■ Data for this exercise ■

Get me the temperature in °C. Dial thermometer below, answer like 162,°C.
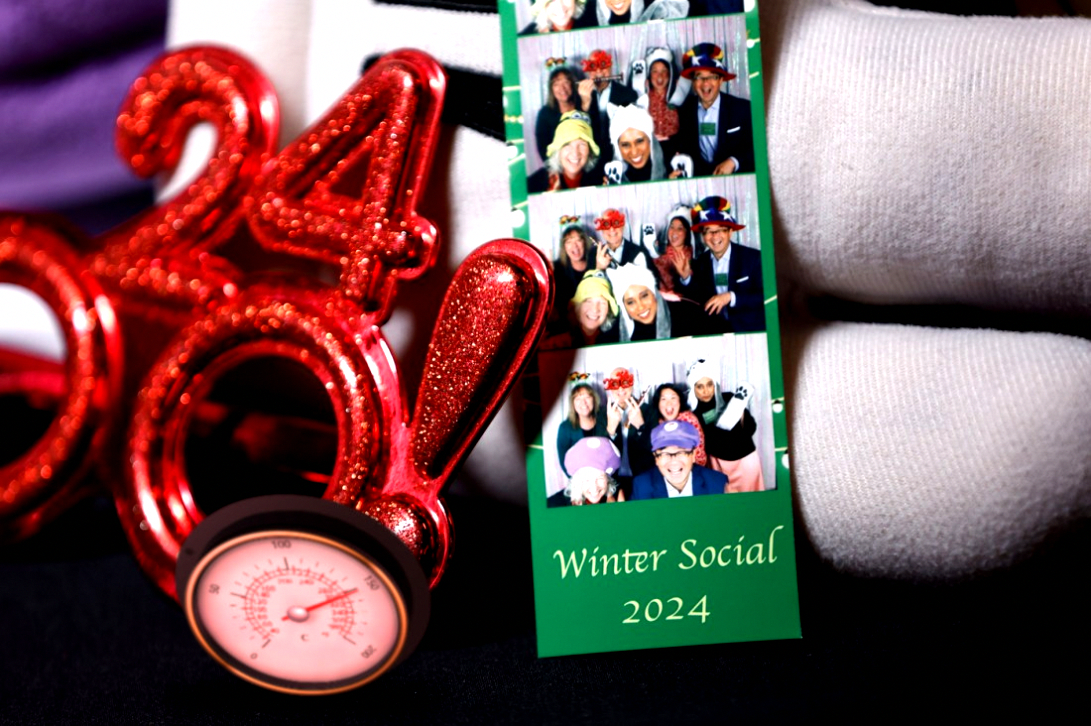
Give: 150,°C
==
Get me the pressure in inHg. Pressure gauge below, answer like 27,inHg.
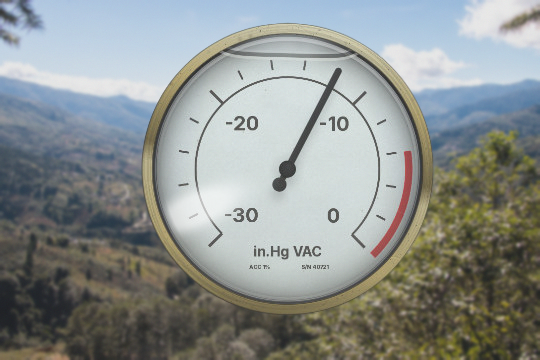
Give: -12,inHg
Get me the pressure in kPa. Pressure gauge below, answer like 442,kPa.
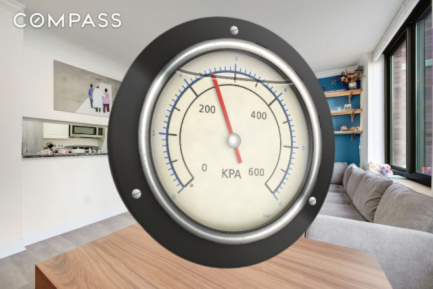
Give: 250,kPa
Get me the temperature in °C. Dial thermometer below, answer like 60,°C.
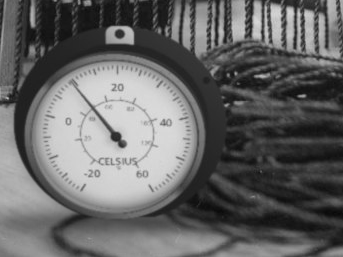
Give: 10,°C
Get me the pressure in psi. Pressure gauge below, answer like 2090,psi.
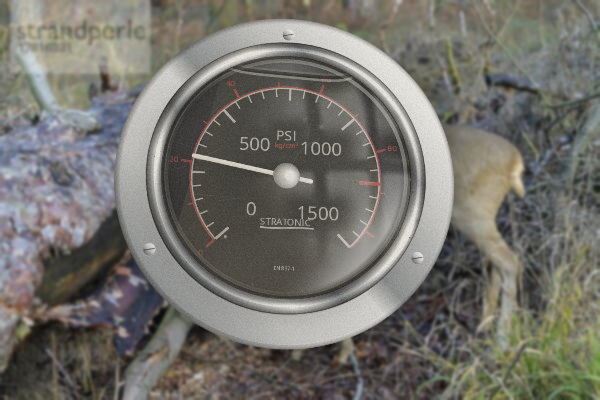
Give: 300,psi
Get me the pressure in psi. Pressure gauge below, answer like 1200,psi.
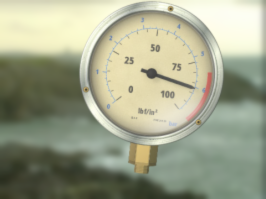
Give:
--
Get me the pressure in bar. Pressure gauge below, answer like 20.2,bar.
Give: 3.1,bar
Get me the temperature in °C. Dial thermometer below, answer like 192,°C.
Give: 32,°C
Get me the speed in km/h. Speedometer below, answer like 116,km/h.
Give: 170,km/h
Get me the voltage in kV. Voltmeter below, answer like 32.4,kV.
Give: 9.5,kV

■ Task directions ■
Write out the records from the line containing "answer like 162,°C." through the line containing "Give: 150,°C", leaving out the pictures.

■ Result of the task ■
Get me the temperature in °C. Dial thermometer below, answer like 162,°C.
Give: 150,°C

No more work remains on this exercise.